WM Market Reports
EXCLUSIVE: Asia Needs Bolder, More Strategic Thinking On Wealth Industry, Compliance - Expert

One of the leading figures working to advise the wealth industry about issues such as transparency and offshore tax has called for bolder, more strategic thinking in Asia.
Singapore may be the model that some would-be wealth management hubs emulate but further progress is required and Asia as a whole lacks strategic thinking in how to keep pace with the demand for transparent, open banking.
That, at least, is the view of a leading expert on cross-border taxation and related affairs, Philip Marcovici, a lawyer and consultant who has worked with jurisdictions such as Liechtenstein to craft disclosure facilities and move on from bank secrecy. He spends much of his time in the Asia region and has offices in Hong Kong.
“Singapore is certainly far ahead of Hong Kong given its focus on the industry and clarity of vision that wealth management is a knowledge industry needing investment in education and training, but we need more leaders in the industry to deal with the issues now, and take steps to be innovative and bold,” Marcovici told this publication when asked about the state of financial transparency in the region.
“Instead, in Asia, we see leaders who, like their counterparts in Europe, think short term and leave what are major business issues to their compliance departments and relationship managers to take responsibility for,” Marcovici continued.
The Financial Action Task Force, a global body created by major economies to crack down on money laundering and associated misbehavior, is due to carry out an assessment of Singapore in November and December this year.
Singapore, which has recently mourned the passing of its father-figure and post-independence prime minster, Lee Kuan Yew, is seen as carrying less “baggage” in terms of illicit funds than Switzerland. In recent years, it has been often stated that the Asian city could match or even overtake Switzerland as the world’s most important offshore financial centre. Although estimates vary, Switzerland is thought to be home to around $2 trillion of such assets, with the Lion City holding around $500 billion, according to figures issued recently by Deloitte (these figures are by their nature hard to quantify exactly).
Recently, the chairman of Abu Dhabi Global Markets, Ahmed Ali al-Sayegh, told the Financial Times that the Swiss bank secrecy model is “dead” and he prefers to copy Singapore.

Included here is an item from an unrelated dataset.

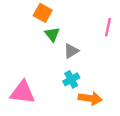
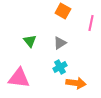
orange square: (43, 13) -> (63, 11), moved
green triangle: (52, 34) -> (30, 41), moved

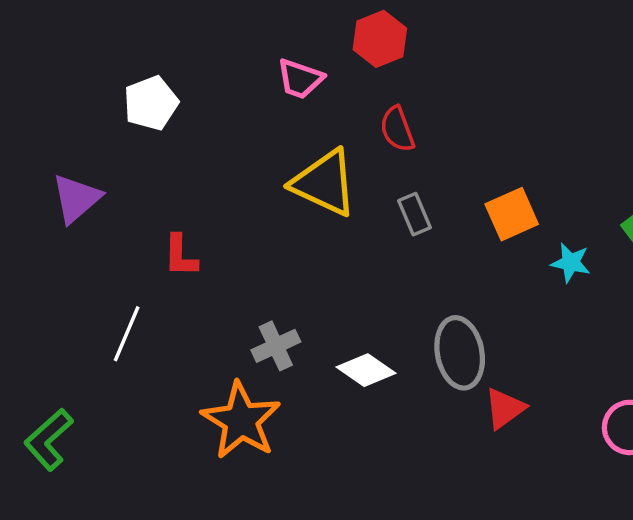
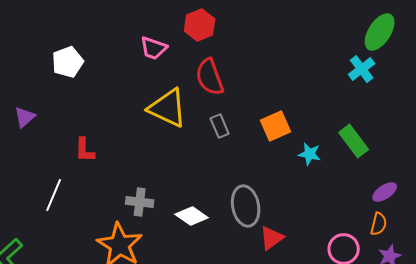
red semicircle: (397, 129) -> (210, 77), size x1.4
purple triangle: (76, 198) -> (25, 117), size x0.7
gray cross: (276, 346) -> (140, 202), turned 32

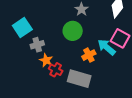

Singapore, like many other international financial centres, has sometimes come under attack for being a haven for money launderers and tax evaders, although the jurisdiction in July last year unveiled tough new measures to combat such activity.
Asia and transparency
Marcovici said that he is frequently queried as to whether Asian financial hubs could come under the same scrutiny that has been directed at Switzerland and elsewhere, and asked whether jurisdictions are sufficiently strategic in how they address such matters.
“For me, more important than the risk to banks and other intermediaries is the reality that inaction is simply not in the best interests of clients, something that we have seen quite clearly from the mess the Swiss banks have made, and the many families whose interests they failed to put at the forefront,” he said.
“Families who were well advised and who took early advantage of voluntary disclosure and other means to regularise their affairs were the ones to be the big winners, and more often than not, they were guided by their 'onshore’ advisors to do the right thing rather than by their `offshore’ private banks.
“In Asia, sadly, I am not of the view that those in charge of key financial centres are really on top of the issues, and in banks and other quarters, like in Europe, the leaders of private banks all too often distance themselves from the realities,” Marcovici said.
“Are Indonesian clients of Singapore banks really compliant with their tax affairs? Are mainland Chinese clients of Hong Kong banks compliant with their Chinese tax obligations (particularly given the broad definitions in China of who is and who is not a Chinese resident)? Have banks really identified the many dual nationals among the families they serve, many of whom have US citizenship as their second nationality? Or are the CEOs going to blame, as we have seen in Europe, the relationship managers for compliance failings? And are anti-money laundering rules being properly enforced and interpreted in Hong Kong and Singapore, or is it more of a `don’t ask, don’t tell’ philosophy that reigns?” he continued.
“Where is the strategy that governments should be taking to address the real needs of wealth-owning families, and to engage with other countries in finding proactive ways to come to 'win-win-win' solutions where families can be compliant with their tax obligations, onshore countries can collect their fair share of taxes and new 'mid-shore' financial centres, like Hong Kong and Singapore, can become the wealth management centres of the future?” he added.